I have implemented RPCService, RPCServiceAsync & RPCServieImpl. On clicking a button a service in server side will be called and it will fetch data from DB and file is created. Once the file is created, then i need to open that file in client side and need to prompt a dialog box with open/save options.
how can i implement this opening a file part. pls suggest a way to implement t.. Reply pls.. thanks in advance....
#Hambend : I still have one more clarification !.. how to call this doGet method in another servlet i.e. in my onmodule load class i am having lot of widgets in seperate layout and one such a widget is BUTTON ? onclicking this button service RPCServiceImpl is called and all manipulations are done and file is created in a serperate function (public int GenerateFile(String name)() ) . how to make that function to call doGet method ? since doGet needs request,response parameters to be passed along with it?? pls suggest me a method to call that method. thanks in advance
GWT's RPC services are only able to send java objects back to the client. To send a file back to the user you'll need to use a non-GWT java servlet. Here's some code I've used before for serving up jpeg images from a repository.
public class ImageServlet extends HttpServlet {
private final String repository = "/var/images/";
protected void doGet(HttpServletRequest request, HttpServletResponse response)
throws ServletException, IOException {
String filename = request.getParameter("file");
// Security: '..' in the filename will let sneaky users access files
// not in your repository.
filename = filename.replace("..", "");
File file = new File(repository + filename);
if (!file.exists())
throw new FileNotFoundException(file.getAbsolutePath());
response.setHeader("Content-Type", "image/jpeg");
response.setHeader("Content-Length", String.valueOf(file.length()));
response.setHeader("Content-disposition", "attachment;filename=\"" + filename + "\"");
BufferedInputStream bis = new BufferedInputStream(new FileInputStream(file));
BufferedOutputStream bos = new BufferedOutputStream(response.getOutputStream());
byte[] buf = new byte[1024];
while (true) {
int length = bis.read(buf);
if (length == -1)
break;
bos.write(buf, 0, length);
}
bos.flush();
bos.close();
bis.close();
}
}
"Content-disposition: attachment" should cause most browsers to download the file instead of displaying it, with the filename defaulting to whatever you provide. The way you would use this servlet is to have the user call the RPCService that you already have, which saves the file to the repository folder. Then, you link or redirect them to this servlet with a url such as http://your.domain.com/fileServlet?file=myFile.jpg. Obviously with this setup you have a security risk where users can download other people's files if they can guess the filenames.
....
**PROMPT 1**
Duplicate the stretch of the GWT file-download passage from "throws ServletException, IOException" through "in your repository.".
**PROMPT 2**
Condense the paragraph of the GWT file-download passage that opens with the quoted header "Content-disposition: attachment" into a short bulleted list that keeps its main facts.
....
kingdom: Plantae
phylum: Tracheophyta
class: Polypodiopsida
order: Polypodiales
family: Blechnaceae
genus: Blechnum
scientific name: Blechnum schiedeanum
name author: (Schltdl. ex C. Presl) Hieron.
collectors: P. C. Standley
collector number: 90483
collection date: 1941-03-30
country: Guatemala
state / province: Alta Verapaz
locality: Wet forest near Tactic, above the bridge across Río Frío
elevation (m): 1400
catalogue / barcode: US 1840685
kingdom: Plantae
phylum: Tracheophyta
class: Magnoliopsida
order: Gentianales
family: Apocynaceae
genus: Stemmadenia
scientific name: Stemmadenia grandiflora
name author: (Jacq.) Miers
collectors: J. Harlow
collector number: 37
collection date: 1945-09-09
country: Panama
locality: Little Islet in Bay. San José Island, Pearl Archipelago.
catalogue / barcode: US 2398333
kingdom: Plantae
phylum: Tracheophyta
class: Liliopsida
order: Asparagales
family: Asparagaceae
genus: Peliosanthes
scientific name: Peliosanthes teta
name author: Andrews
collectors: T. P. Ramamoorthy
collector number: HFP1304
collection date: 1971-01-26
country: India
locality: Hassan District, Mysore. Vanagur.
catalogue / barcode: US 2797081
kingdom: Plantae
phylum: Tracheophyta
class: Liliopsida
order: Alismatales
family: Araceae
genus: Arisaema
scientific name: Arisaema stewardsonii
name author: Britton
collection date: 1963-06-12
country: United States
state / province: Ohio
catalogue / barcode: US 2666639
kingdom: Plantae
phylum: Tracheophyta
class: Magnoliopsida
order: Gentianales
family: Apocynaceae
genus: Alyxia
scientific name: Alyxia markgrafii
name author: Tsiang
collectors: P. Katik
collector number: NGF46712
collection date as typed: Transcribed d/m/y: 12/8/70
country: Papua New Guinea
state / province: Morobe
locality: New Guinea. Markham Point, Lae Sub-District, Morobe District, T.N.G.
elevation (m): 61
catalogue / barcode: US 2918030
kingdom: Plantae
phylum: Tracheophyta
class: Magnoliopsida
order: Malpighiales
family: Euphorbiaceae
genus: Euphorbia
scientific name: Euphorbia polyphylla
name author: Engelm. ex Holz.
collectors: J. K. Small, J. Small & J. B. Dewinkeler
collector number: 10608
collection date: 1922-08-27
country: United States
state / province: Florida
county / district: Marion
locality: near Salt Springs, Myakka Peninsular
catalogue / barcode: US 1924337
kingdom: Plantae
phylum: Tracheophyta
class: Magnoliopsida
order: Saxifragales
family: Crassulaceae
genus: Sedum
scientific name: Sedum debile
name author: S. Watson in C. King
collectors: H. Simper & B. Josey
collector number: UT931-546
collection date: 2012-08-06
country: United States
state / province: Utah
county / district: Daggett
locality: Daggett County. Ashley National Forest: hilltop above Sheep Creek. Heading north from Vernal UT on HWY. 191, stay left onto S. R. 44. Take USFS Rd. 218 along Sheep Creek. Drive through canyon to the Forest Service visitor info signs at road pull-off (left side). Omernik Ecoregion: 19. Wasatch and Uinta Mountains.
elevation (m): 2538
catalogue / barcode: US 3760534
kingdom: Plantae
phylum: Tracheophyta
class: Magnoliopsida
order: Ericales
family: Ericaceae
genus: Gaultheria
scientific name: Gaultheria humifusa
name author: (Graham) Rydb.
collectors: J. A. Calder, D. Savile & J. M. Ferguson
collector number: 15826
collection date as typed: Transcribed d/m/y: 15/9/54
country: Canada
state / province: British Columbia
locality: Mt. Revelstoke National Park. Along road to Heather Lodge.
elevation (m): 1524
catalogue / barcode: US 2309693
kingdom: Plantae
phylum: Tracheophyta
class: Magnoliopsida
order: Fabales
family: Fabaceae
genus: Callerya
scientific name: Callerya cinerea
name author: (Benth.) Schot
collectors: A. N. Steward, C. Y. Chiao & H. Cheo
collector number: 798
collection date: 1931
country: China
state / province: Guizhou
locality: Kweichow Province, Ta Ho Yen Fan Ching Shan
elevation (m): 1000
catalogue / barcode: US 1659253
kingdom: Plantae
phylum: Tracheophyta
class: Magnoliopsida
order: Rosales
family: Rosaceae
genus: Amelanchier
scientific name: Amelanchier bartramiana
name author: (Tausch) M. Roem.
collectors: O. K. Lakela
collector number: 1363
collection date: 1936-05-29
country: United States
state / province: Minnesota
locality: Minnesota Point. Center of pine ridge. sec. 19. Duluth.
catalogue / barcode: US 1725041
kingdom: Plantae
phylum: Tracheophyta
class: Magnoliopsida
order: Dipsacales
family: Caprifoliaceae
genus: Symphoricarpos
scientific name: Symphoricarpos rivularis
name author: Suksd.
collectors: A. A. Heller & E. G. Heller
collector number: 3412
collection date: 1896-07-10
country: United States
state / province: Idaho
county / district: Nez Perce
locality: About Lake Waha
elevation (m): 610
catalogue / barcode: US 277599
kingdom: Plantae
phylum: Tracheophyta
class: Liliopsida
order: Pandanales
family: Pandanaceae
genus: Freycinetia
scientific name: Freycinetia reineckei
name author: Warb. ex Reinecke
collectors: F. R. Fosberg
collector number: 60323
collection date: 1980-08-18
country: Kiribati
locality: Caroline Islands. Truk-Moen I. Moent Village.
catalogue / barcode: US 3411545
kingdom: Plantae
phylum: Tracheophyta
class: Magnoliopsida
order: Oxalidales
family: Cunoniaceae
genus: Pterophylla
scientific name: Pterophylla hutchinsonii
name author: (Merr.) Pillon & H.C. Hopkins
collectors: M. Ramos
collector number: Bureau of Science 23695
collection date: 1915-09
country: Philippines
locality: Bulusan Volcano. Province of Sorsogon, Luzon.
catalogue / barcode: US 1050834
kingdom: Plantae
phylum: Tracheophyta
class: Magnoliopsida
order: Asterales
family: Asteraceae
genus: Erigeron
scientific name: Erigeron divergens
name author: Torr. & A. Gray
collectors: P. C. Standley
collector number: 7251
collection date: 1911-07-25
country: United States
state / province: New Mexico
....
**WORKED SOLUTION 1**
throws ServletException, IOException {
String filename = request.getParameter("file");
// Security: '..' in the filename will let sneaky users access files
// not in your repository.

**WORKED SOLUTION 2**
- The "Content-disposition: attachment" header makes most browsers download the file instead of displaying it, and the filename defaults to the one supplied.
- The user first calls the existing RPCService, which saves the file to the repository folder.
- The user is then linked or redirected to the servlet with a URL such as http://your.domain.com/fileServlet?file=myFile.jpg.
- This setup carries a security risk: users who can guess filenames can download other people's files.